Before I get started on the main topic, I want to first say that I used "running around" as a figure of speech equvialent to exploring, rather than running at breakneck pace and being totally wild and crazy. Dio can't even run yet. He's still figuring out the walking part!
Another aside: I wonder what it is about the internet that lets people write things they would never say face-to-face...
Anyway, back on topic...children in public spaces. If children are ever going to be in public spaces--grocery stores, parks, museums, churches, theaters--they will need practice and regular exposure to the norms of public behavior and interaction. In other words, they learn by being and doing and observing others. Not by being kept in the house for the first several years of their life.
I'm not saying, of course, that we should let kids do whatever they want in any and all settings. For example, at church, we teach our children that we sit quietly. We bring activites and books and snacks to keep them occupied. And we take them out into the lobby if they're being exceptionally noisy. (Which happens at least once every week!) When I brought Zari to the ballet last week, I explained that we don't talk when the dancers are on the stage and that we clap after they're done dancing.
But having children of my own has given me a lot more patience and tolerance for normal kid behavior. Giggles, shrieks of laughter, bumps and falls, cries of fatigue/hunger/boredom, and even temper tantrums are inevitable when you are in public with your children.
Over at Womanist Musings, Renee wrote this in My child takes up space:

What really needs to be recognized about children is that they don’t have the capacity to act in the same way that adults do. This does not make them lesser beings and we need to find a way to accommodate them, even when they make drinking a latte a less then comfortable thing.

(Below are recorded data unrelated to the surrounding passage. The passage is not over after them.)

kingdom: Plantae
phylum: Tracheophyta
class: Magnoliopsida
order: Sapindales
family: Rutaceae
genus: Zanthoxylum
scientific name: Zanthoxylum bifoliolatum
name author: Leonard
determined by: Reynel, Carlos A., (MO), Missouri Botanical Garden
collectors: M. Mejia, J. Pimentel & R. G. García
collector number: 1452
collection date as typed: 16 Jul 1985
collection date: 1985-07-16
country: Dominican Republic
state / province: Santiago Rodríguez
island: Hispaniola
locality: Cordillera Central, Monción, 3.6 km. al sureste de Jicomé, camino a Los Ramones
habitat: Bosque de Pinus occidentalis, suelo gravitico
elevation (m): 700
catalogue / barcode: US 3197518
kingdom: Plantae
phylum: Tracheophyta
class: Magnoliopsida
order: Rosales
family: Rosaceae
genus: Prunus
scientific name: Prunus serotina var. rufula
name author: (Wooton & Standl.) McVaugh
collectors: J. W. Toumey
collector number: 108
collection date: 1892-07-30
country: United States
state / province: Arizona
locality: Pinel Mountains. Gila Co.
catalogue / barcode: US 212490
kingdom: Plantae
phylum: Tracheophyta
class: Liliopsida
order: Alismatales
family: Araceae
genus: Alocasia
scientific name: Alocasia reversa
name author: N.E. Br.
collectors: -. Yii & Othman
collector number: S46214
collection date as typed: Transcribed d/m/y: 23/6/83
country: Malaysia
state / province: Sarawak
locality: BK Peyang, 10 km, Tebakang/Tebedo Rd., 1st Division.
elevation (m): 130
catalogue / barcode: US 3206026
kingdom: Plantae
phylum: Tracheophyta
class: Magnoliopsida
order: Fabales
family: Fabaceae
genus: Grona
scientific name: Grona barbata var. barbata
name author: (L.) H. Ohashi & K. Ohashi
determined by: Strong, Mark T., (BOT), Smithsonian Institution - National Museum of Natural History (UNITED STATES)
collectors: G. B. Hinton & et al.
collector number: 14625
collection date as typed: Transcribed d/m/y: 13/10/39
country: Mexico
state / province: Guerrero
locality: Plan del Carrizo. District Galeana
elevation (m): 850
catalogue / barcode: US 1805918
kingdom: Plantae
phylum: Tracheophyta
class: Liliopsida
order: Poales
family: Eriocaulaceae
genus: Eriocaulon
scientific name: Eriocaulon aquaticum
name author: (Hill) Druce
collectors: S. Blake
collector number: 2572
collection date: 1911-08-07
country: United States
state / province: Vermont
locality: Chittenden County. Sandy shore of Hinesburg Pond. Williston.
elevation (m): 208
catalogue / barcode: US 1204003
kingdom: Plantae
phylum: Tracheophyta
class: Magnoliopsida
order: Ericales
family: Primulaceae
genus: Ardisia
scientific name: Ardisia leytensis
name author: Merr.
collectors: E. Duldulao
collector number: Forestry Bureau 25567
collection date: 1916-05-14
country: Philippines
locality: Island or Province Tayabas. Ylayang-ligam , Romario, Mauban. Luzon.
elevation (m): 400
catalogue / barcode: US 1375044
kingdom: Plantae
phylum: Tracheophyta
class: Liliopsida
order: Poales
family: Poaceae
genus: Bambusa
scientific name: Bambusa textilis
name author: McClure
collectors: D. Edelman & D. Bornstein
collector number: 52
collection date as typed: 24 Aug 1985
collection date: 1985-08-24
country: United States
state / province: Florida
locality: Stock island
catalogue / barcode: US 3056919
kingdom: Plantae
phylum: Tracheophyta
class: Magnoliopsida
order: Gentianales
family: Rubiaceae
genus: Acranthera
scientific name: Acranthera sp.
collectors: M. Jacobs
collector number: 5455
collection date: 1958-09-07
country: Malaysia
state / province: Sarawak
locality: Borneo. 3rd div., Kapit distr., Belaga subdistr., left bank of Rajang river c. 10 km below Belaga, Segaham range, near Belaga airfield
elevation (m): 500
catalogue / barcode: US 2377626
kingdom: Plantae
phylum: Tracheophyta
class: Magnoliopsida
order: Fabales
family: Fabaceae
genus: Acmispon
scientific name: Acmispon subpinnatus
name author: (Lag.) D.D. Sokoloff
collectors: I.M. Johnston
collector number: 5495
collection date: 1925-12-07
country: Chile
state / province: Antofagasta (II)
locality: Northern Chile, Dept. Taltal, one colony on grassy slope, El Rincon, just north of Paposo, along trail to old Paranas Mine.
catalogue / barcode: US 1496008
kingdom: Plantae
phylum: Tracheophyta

Renee's post was a response to the Feministe post by Jill called On hating kids. While I don't necessarily agree with Renee's characterization of the Feministe discussion as a "child hate fest," I did find Jill's original post and many of the comments disturbing at heart. The assumption that you can make your children behave a certain way, that you can anticipate temper tantrums and plan your day around accordingly...laughable and totally, entirely not at all realistic. For example, Jill wrote:

And while I don’t think that kids should be categorically barred from restaurants (and even small children from certain types of bars at reasonable hours), I do think that parents have a responsibility to evaluate their own child’s behavior and mood that day and decide whether it makes sense to go to a particular place at a particular time; and parents, ultimately — not everyone else out in public — should bear the burden of making sure that children behave according to the behavioral standard of a particular place, whatever that may be.

Even if I carefully "evaluate my child's behavior and mood," it's prone to change radically about two seconds later. My 13-month-old son, for example, has a super-sensitive trigger. He can be completely calm and happy, then a millisecond later he'll be screaming and shrieking, thrashing around on the floor, totally out of control. Then with a little creative distraction, the tantrum will disappear almost as quickly as it came. I can attempt to assuage the worst of the tantrum, to help him calm down--which is what you see happening in the pictures of our museum day. But "making sure" that he behaves? Nothing short of sedation or anesthetization could "make sure" he never has a meltdown.
I found this comment at My child takes up space particularly compelling:

Adding them to the author's original premise, a number of respondents seem to premise their rejection of children, children in public space, and "uncontrolled children" on an unstated assumption of violence or the threat of violence.

A child cannot be “made to behave,” on the spot and in public without violence or the threat of violence. It is force - actual physical force - which undermines the assumption that a parent must publicly control her children.

The immediacy of the child’s moment (especially a young child) is not translatable into an easy solution, especially just so upper middle class complainants don’t have their Sunday brunches interrupted by the intrusion of lesser beings....

The expectation, expressed at Feministe (and I'm sure, elsewhere) that children conform to adult expectations of behavior, or be excluded, really cannot be understood without understanding this as the threat of violence. The belief that parents can control an immediate moment of upset assumes that the parent must intervene to suppress the behavior, to shut the child up, in that very moment - or lose some sort of implied social sanction. It's the expectation that a parent - more often than not, a woman - punish her children so that others don't have to experience inconvenience, making the mother an agent of social repression, inculcating in her own children a fear of women as the proximate agents of suffering.

How we treat children--our own as well as other people's--speaks volumes about our core values as a society. Children are our most vulnerable group, dependent on the adults around them. They deserve to be nurtured, loved, guided, and most of all, accepted as a normal part of what it means to be human. Even if that means they make some noise at museums, at church, or at restaurants.